Mercury contends the exclusion clearly provides coverage will not be afforded to either the named insured or anyone else where a nonowned vehicle is used in the business or occupation of an insured, unless the vehicle is used as a private passenger automobile.   Because the Corsica was not being used as a private passenger automobile but as a delivery automobile, it argues, permissive use is not an issue.

 But the exclusionary language does not contain the preposition “as.”   It states coverage does not apply to a nonowned automobile used in the business of an insured “except a private passenger automobile operated by the named insured․”  A private passenger automobile is defined in the policy not in terms of its use during the incident in question, but in terms of its design.5  The Corsica was a private passenger automobile;  had Robert been delivering pizzas in it, he would have been covered.   This being  so, Steven must also be covered under the mandate of section 11580.1, subdivision (b)(4).

The summary judgment is reversed.   Appellant is entitled to its costs on appeal.


1.   Mercury refused to defend or indemnify Steven;  he was defended by Checkerboard's insurer, Sierra Pacific Insurance Company, which settled the case for $750,000.

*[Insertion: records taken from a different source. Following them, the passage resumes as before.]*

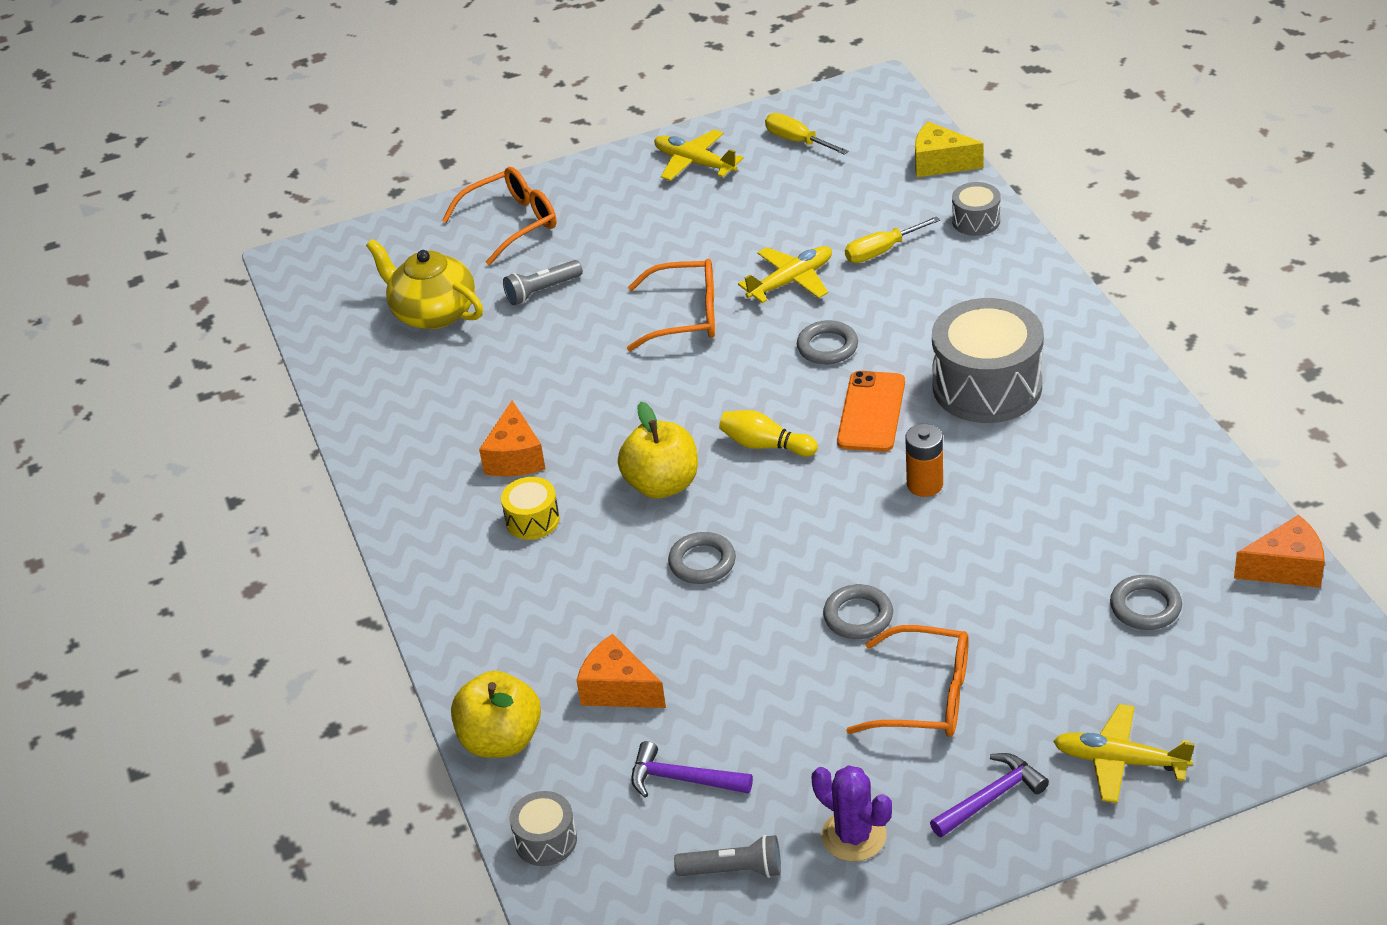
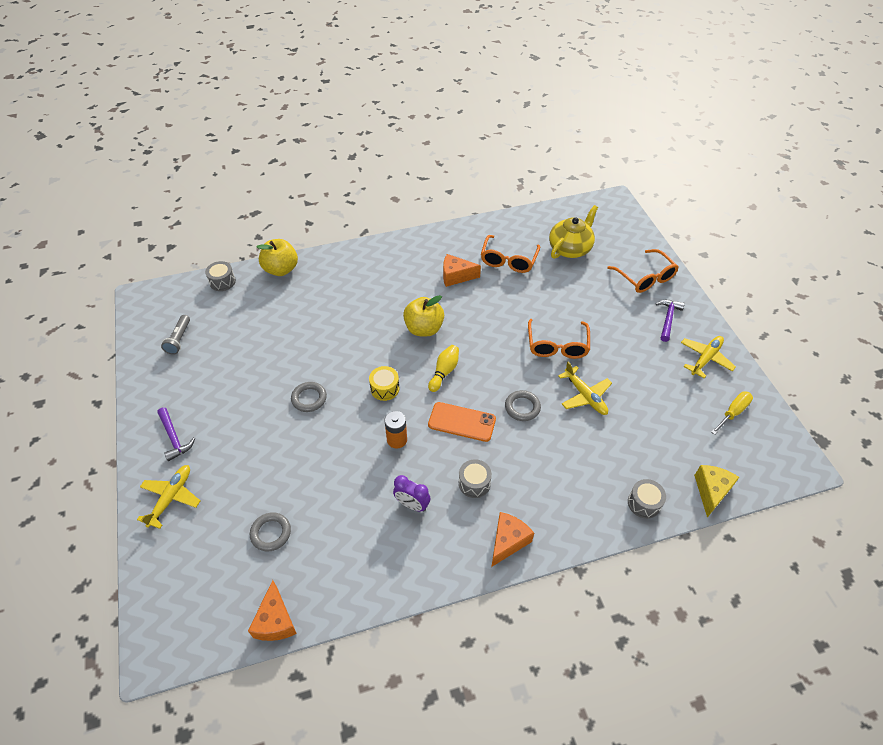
camera: 90 degrees right, 10 degrees up
(532, 520) = (411, 281): yellow drum -> yellow drum (385, 388)
(542, 291) = (584, 288): grey flashlight -> none
(618, 689) = (295, 307): orange cheese -> orange cheese (508, 541)
(682, 779) = (235, 325): purple hammer -> purple hammer (668, 319)
(702, 562) = (365, 340): grey ring -> none
(854, 836) = (177, 382): purple cactus -> none
(881, 251) = (612, 445): yellow screwdriver -> none
(924, 696) = (246, 419): orange glasses -> orange glasses (508, 260)
(987, 386) = (474, 483): grey drum -> grey drum, size x0.48
(1044, 449) = (412, 505): none -> purple clock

2.   The list referred to is “(1) a private passenger automobile;  (2) a utility automobile;  and (3) a trailer.”

3.   All statutory references are to the Insurance Code unless otherwise specified.

4.   Mercury argues coverage of nonowned vehicles is not statutorily mandated;  accordingly if it extends coverage beyond the statutory minimums, it can properly limit that coverage by drafting exclusions.   (Canadian Ins. Co. v. Ehrlich (1991) 229 Cal.App.3d 383, 390, 280 Cal.Rptr. 141.)   While this is true as a general proposition, it does not relieve an insurer of its obligation to provide the same level of coverage to a permissive user that it provides to the named insured.  (California State Auto. Assn. Inter–Ins. Bureau v. Gong, supra, 162 Cal.App.3d 518, 208 Cal.Rptr. 649.)

5.   “Private Passenger Automobile” is defined in the policy to mean “an automobile designed solely for the transportation of persons and their personal luggage.”

WALLIN, Associate Justice.

SILLS, P.J., and SONENSHINE, J., concur.